In order to restore the Church again, it was necessary above all things to refound the monasteries. Afterwards--society having become settled, religion being established, and the Church herself having acquired fatal wealth--these brotherhoods sank into torpor and corruption; but while the Church was still a missionary in a spiritual and material wilderness, waging a death struggle with heathenism and barbarism, they were the indispensable engines of the holy war. The re-foundation of monasteries, therefore, was one of Alfred's first cares; and he did not fail, in token of his pious gratitude, to build at Athelney a house of God which was far holier than the memorial abbey afterwards built by the Norman Conqueror at Battle. The revival of monasticism among the English, however, was probably no easy task, for their domestic and somewhat material nature never was well suited to monastic life. The monastery schools, the germs, as has been already said, of our modern universities and colleges, were the King's main organs in restoring education; but he had also a school in his palace for the children of the nobility and the royal household. It was not only clerical education that he desired to promote. His wish was "that all the free-born youth of his people, who possessed the means, might persevere in learning so long as they had no other work to occupy them, until they could perfectly read the English scriptures; while such as desired to devote themselves to the service of the Church might be taught Latin." No doubt the wish was most imperfectly fulfilled, but still it was a noble wish. We are told the King himself was often present at the instruction of the children in the palace school. A pleasant calm after the storms of battle with the Dane!

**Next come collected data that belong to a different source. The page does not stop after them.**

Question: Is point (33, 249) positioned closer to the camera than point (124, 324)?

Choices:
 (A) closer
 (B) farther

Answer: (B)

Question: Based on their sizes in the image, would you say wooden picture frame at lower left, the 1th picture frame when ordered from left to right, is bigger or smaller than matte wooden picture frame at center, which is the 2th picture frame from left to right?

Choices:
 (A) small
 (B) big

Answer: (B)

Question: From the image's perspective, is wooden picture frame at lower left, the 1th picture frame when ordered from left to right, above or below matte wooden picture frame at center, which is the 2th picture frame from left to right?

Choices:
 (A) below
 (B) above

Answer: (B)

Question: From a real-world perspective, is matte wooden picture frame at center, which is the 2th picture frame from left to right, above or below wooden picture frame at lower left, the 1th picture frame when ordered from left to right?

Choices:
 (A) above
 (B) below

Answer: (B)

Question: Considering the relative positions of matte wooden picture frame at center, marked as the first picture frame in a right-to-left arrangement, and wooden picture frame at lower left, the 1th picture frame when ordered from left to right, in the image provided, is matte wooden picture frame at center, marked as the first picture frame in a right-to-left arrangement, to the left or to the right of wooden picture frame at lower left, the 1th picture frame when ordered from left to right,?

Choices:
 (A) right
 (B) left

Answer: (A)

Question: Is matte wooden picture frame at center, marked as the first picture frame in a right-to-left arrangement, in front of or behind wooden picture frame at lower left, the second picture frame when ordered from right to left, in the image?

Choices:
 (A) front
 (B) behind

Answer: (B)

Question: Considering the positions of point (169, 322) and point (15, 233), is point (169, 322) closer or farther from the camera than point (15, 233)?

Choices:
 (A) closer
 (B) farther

Oxford (Ousen-ford, the ford of the Ouse) was already a royal city; and it may be conjectured that, amidst the general restoration of learning under Alfred, a school of some sort would be opened there. This is the only particle of historical foundation for the academic legend which gave rise to the recent celebration. Oxford was desolated by the Norman Conquest, and anything that remained of the educational institution of Alfred was in all probability swept away.

Another measure, indispensable to the civilizer as well as to the church reformer in those days, was to restore the intercourse with Rome, and through her with continental Christendom, which had been interrupted by the troubles. The Pope, upon Alfred's accession, had sent him gifts and a piece of the Holy Cross. Alfred sent embassies to the Pope, and made a voluntary annual offering, to obtain favourable treatment for his subjects at Rome. But, adopted child of Rome, and naturally attached to her as the centre of ecclesiastical order and its civilizing influences though he was, and much as he was surrounded by ecclesiastical friends and ministers, we trace in him no ultramontanism, no servile submission to priests. The English Church, so far as we can see, remains national, and the English King remains its head.

Not only with Latin but with Eastern Christendom, Alfred, if we may trust the contemporary Saxon chronicles, opened communication. As Charlemagne, in the spirit partly perhaps of piety, partly of ambition, had sent an embassy with proofs of his grandeur to the Caliph of Bagdad; as Louis XIV., in the spirit of mere ambition, delighted to receive an embassy from Siam; so Alfred, in a spirit of piety unmixed, sent ambassadors to the traditional Church of St. Thomas in India: and the ambassadors returned, we are told, with perfumes and precious stones as the memorials of their journey, which were long preserved in the churches. "This was the first intercourse," remarks Pauli, "that took place between England and Hindostan."